• [ABOUT THIS EXERCISE]
Repeat precisely the line in which "personvernerklæring" occurs and all lines that follow it in the entries below. Pictures must be omitted.

### RECORDS TO PROCESS

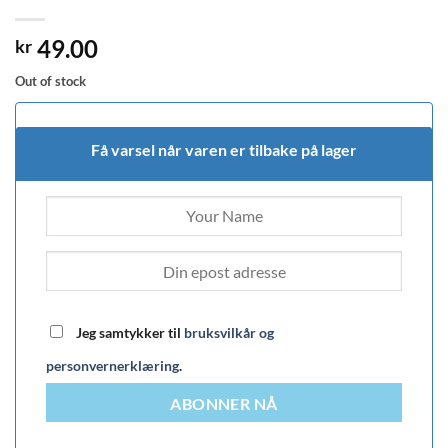
49.00
kr
Out of stock
Få varsel når varen er tilbake på lager
Jeg samtykker til
bruksvilkår og
personvernerklæring
.
ABONNER NÅ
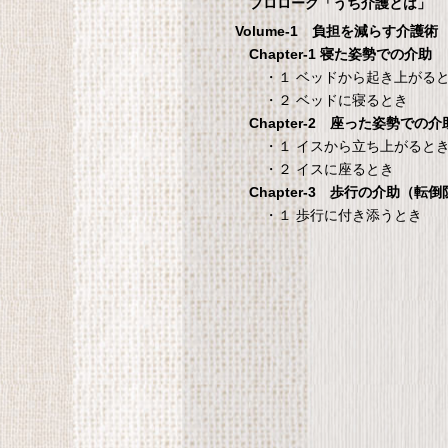
1
プロローグ「うち介護とは」
Volume-1 負担を減らす介護術
シ
Chapter-1 寝た姿勢での介助
・１ ベッドから起き上がる
・２ ベッドに寝るとき
Chapter-2 座った姿勢での介
国際病院の 愛情健
タンスのゲン 介護用ベ
・１ イスから立ち上がると
康レシピ
ッドテーブル キャスタ
・２ イスに座るとき
ー付き 伸縮式 高さ調節
際病院の 愛情健康レシピ
Chapter-3 歩行の介助（転
可能 Licht リヒト
・１ 歩行に付き添うとき
65090050BR
T
タンスのゲン 介護用ベッドテー
ブル キャスター付き 伸縮式 高さ
調節可能 Licht リヒト
65090050BR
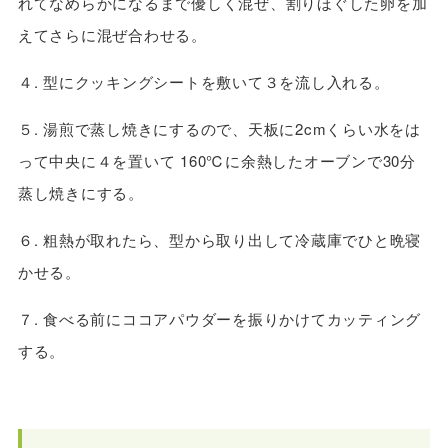
れてなめらかになるまで優しく混ぜ、割りほぐした卵を加
えてさらに混ぜ合わせる。
４. 型にクッキングシートを敷いて３を流し入れる。
５. 湯煎で蒸し焼きにするので、天板に2cmくらい水をは
って中央に４を置いて 160℃に余熱したオーブンで30分
蒸し焼きにする。
６. 粗熱が取れたら、型から取り出して冷蔵庫でひと晩寝
かせる。
７. 食べる前にココアパウダーを振りかけてカッティング
する。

######

• [YOUR SOLUTION]
personvernerklæring
.
ABONNER NÅ
1
プロローグ「うち介護とは」
Volume-1 負担を減らす介護術
シ
Chapter-1 寝た姿勢での介助
・１ ベッドから起き上がる
・２ ベッドに寝るとき
Chapter-2 座った姿勢での介
国際病院の 愛情健
タンスのゲン 介護用ベ
・１ イスから立ち上がると
康レシピ
ッドテーブル キャスタ
・２ イスに座るとき
ー付き 伸縮式 高さ調節
際病院の 愛情健康レシピ
Chapter-3 歩行の介助（転
可能 Licht リヒト
・１ 歩行に付き添うとき
65090050BR
T
タンスのゲン 介護用ベッドテー
ブル キャスター付き 伸縮式 高さ
調節可能 Licht リヒト
65090050BR
れてなめらかになるまで優しく混ぜ、割りほぐした卵を加
えてさらに混ぜ合わせる。
４. 型にクッキングシートを敷いて３を流し入れる。
５. 湯煎で蒸し焼きにするので、天板に2cmくらい水をは
って中央に４を置いて 160℃に余熱したオーブンで30分
蒸し焼きにする。
６. 粗熱が取れたら、型から取り出して冷蔵庫でひと晩寝
かせる。
７. 食べる前にココアパウダーを振りかけてカッティング
する。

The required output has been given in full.